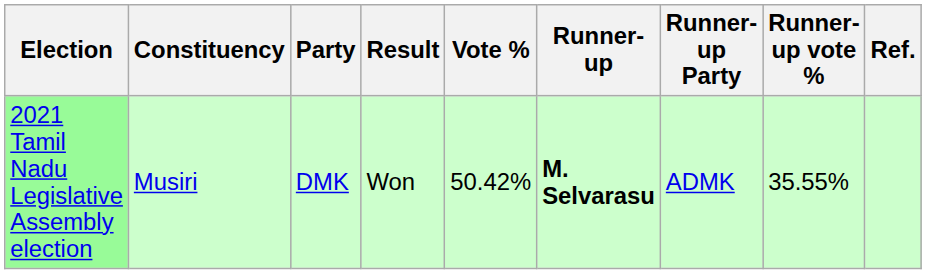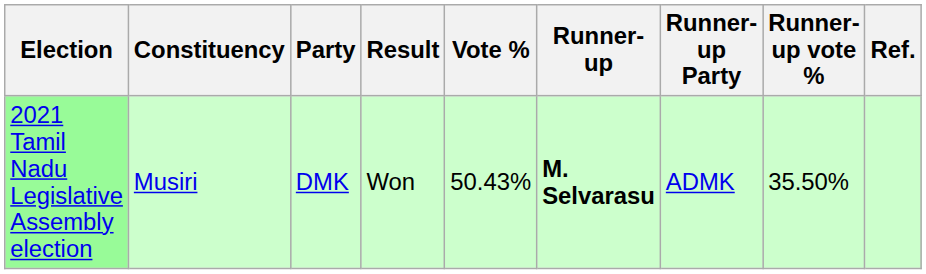2021 Tamil Nadu Legislative Assembly election | Vote %: 50.42% -> 50.43%
2021 Tamil Nadu Legislative Assembly election | Runner-up vote %: 35.55% -> 35.50%
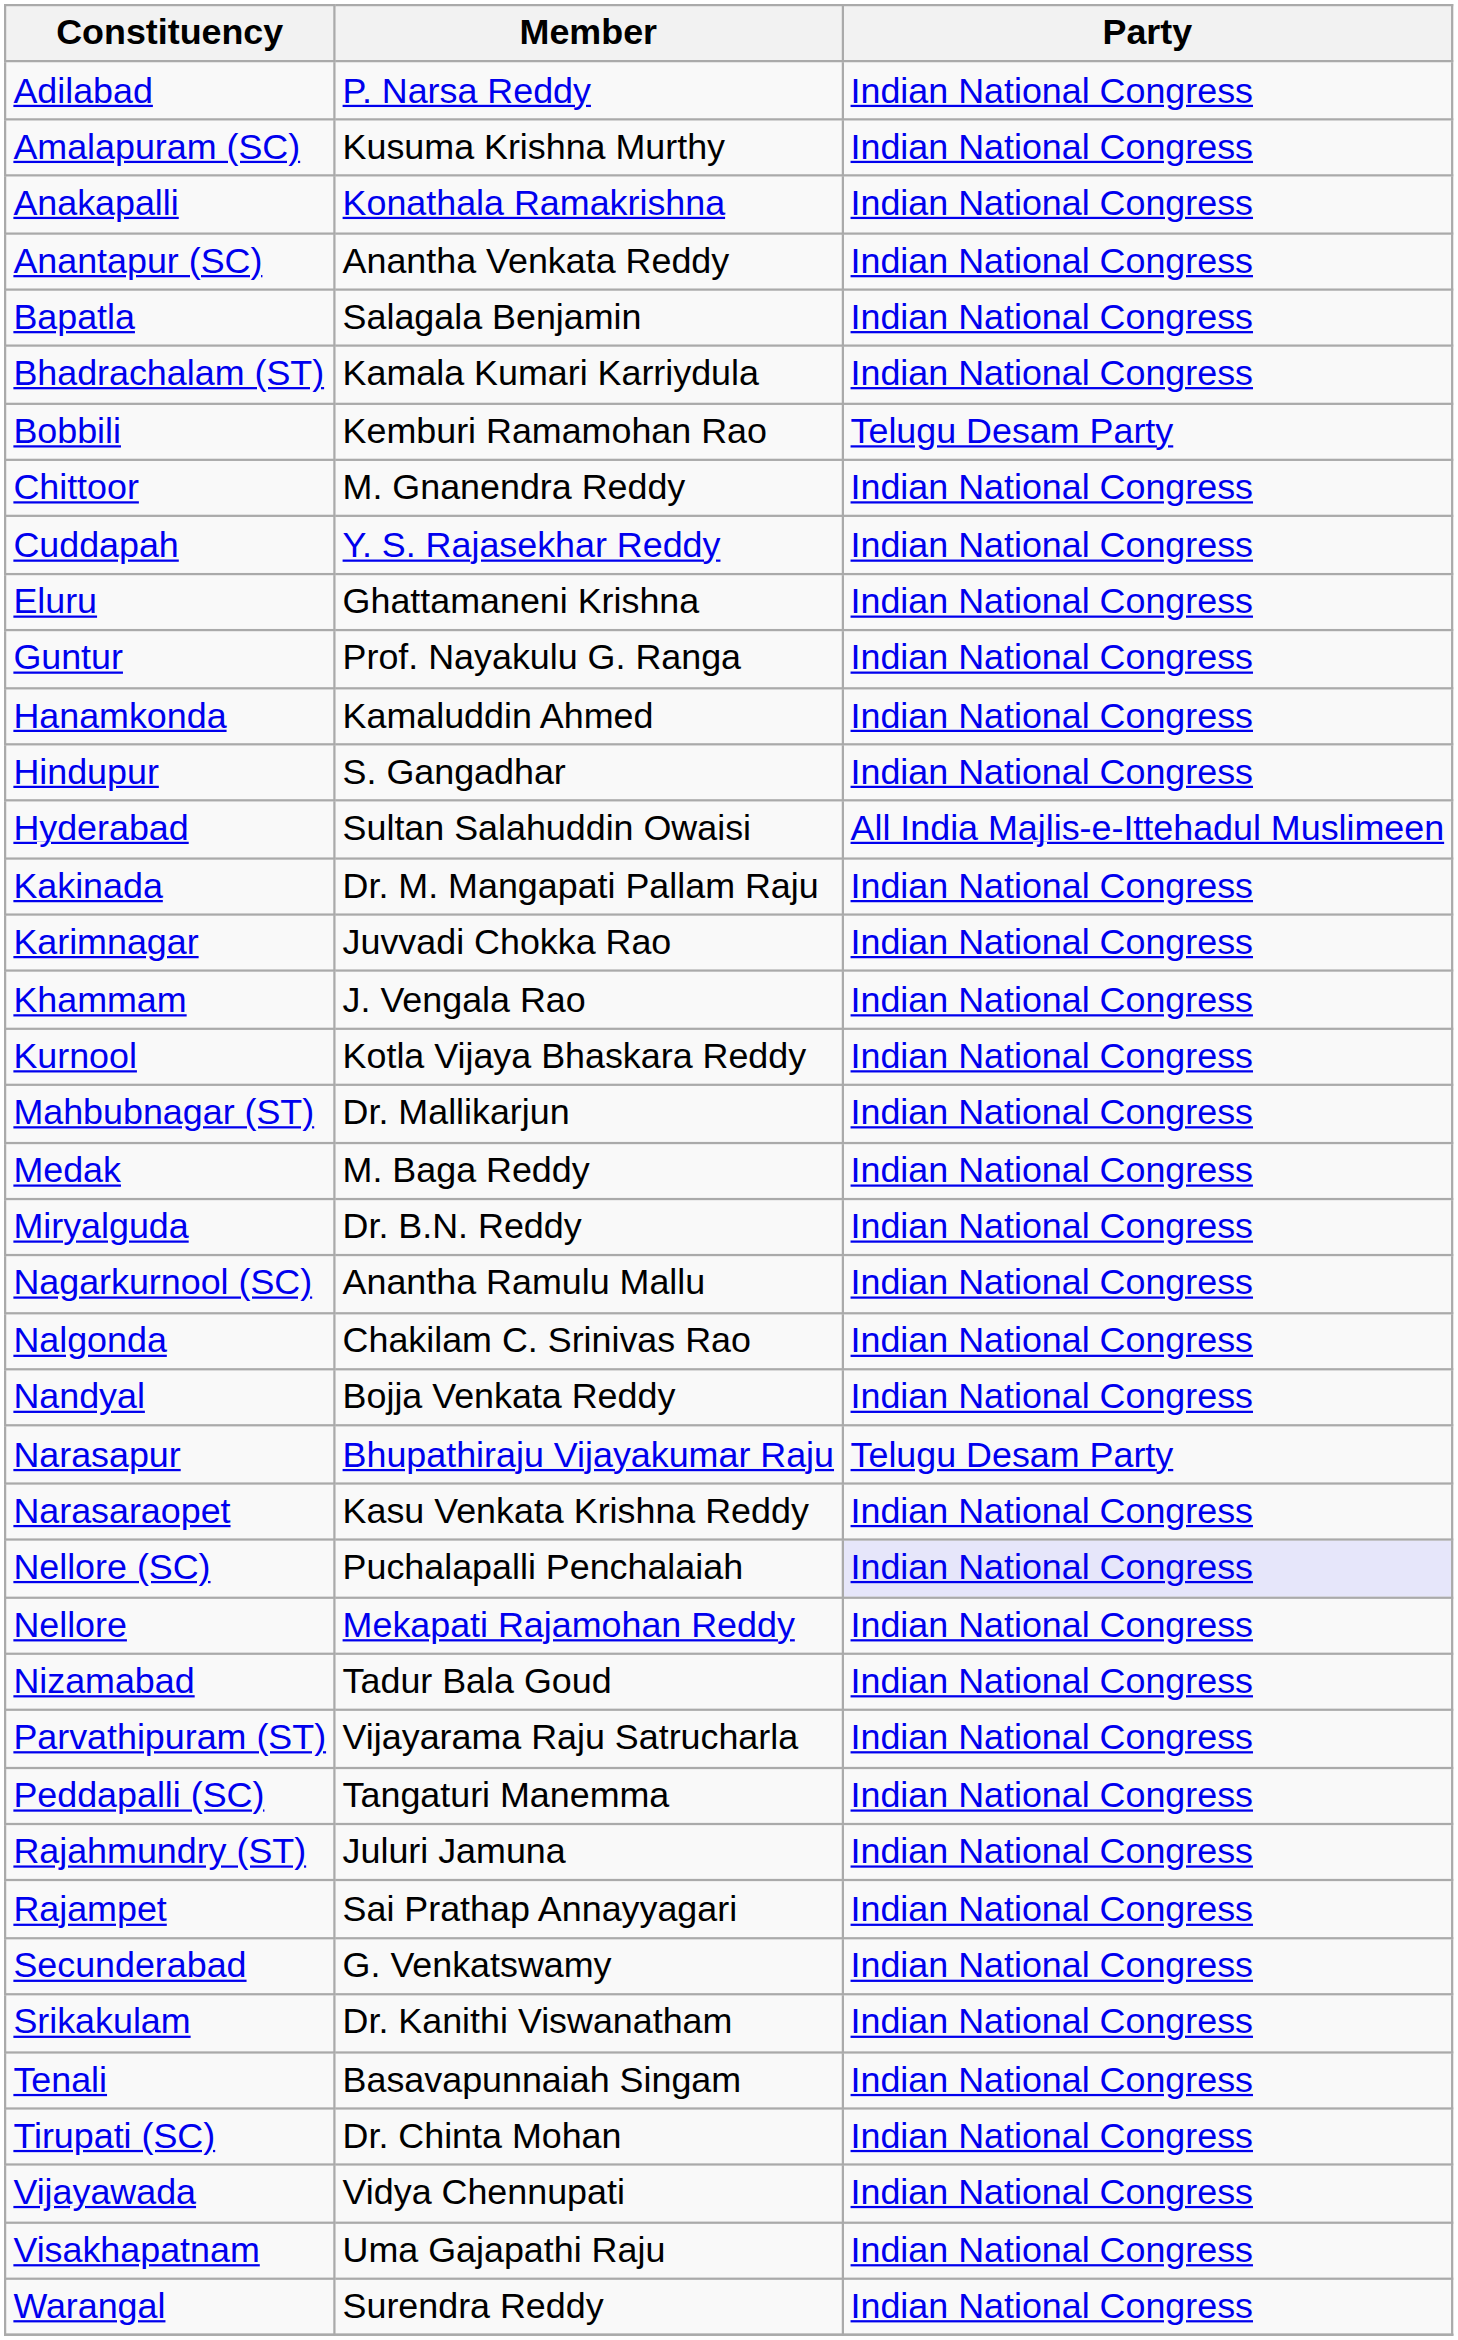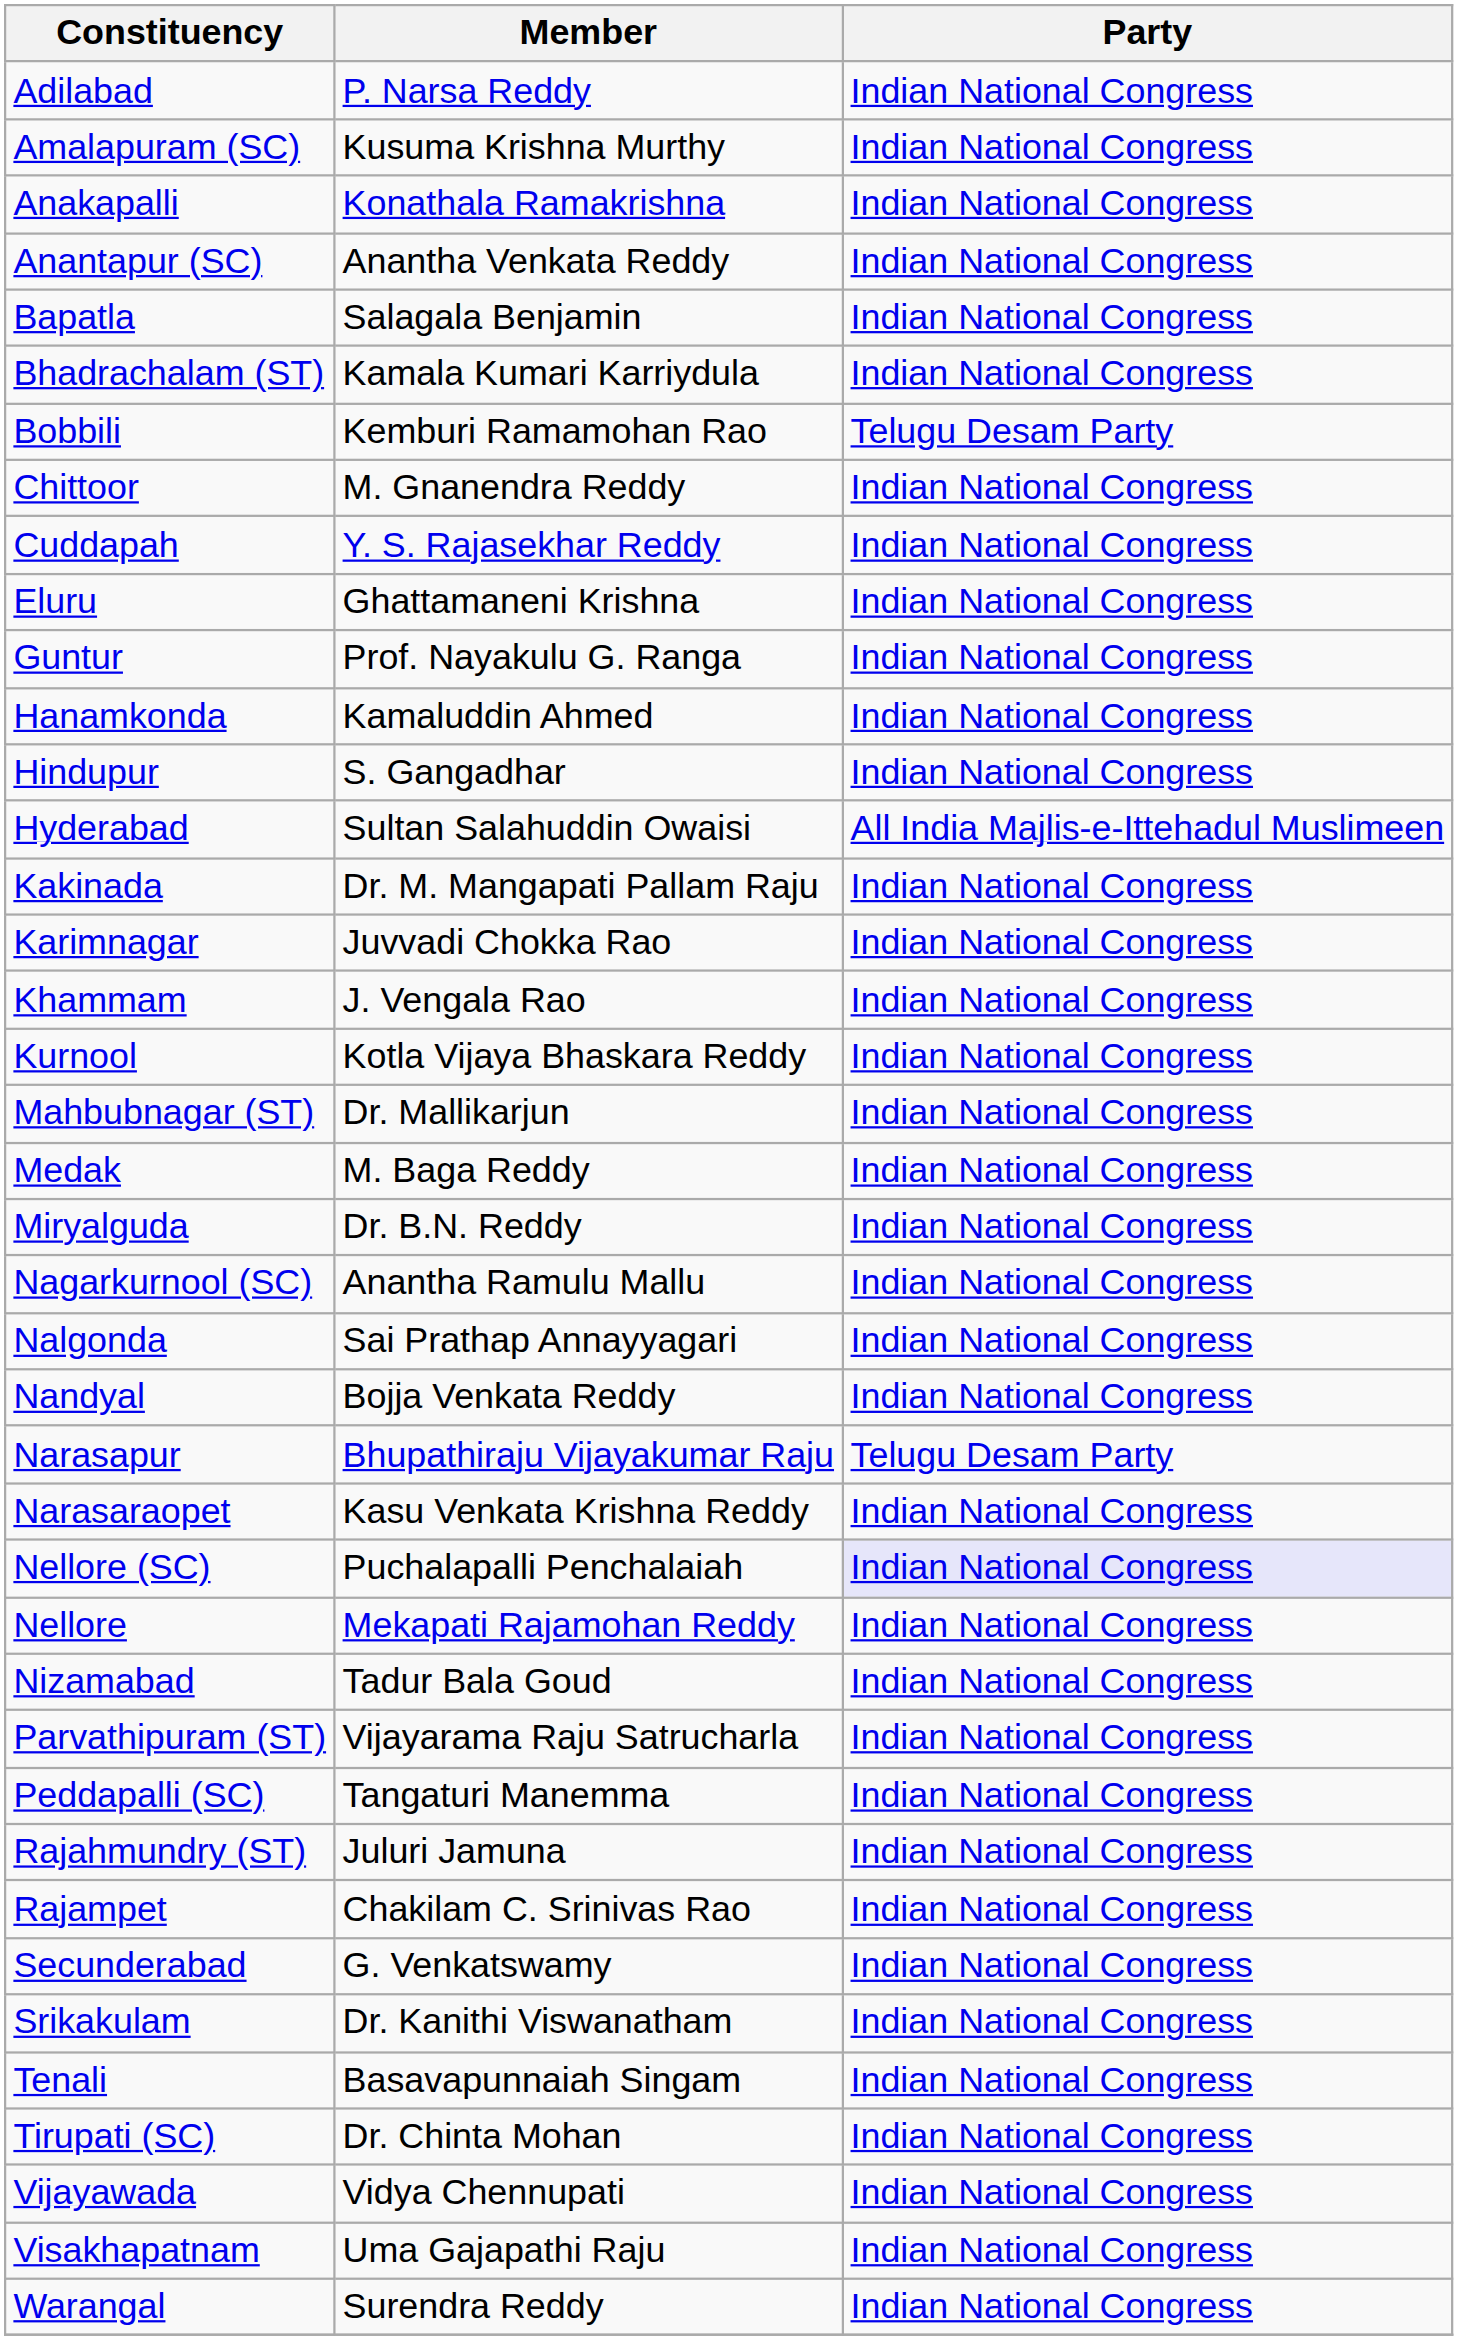Nalgonda | Member: Chakilam C. Srinivas Rao -> Sai Prathap Annayyagari
Rajampet | Member: Sai Prathap Annayyagari -> Chakilam C. Srinivas Rao
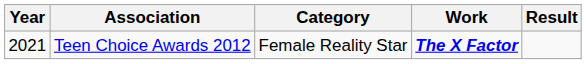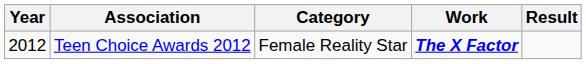Teen Choice Awards 2012 | Year: 2021 -> 2012
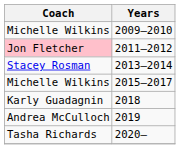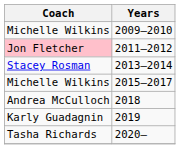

- WORK INSTRUCTIONS
Rewrite the difference lines from all the rows above as a numbered list, without the pictures and without any blank lines.

- EXPECTED ANSWER
1. 2021 Tamil Nadu Legislative Assembly election | Vote %: 50.42% -> 50.43%
2. 2021 Tamil Nadu Legislative Assembly election | Runner-up vote %: 35.55% -> 35.50%
3. Nalgonda | Member: Chakilam C. Srinivas Rao -> Sai Prathap Annayyagari
4. Rajampet | Member: Sai Prathap Annayyagari -> Chakilam C. Srinivas Rao
5. Teen Choice Awards 2012 | Year: 2021 -> 2012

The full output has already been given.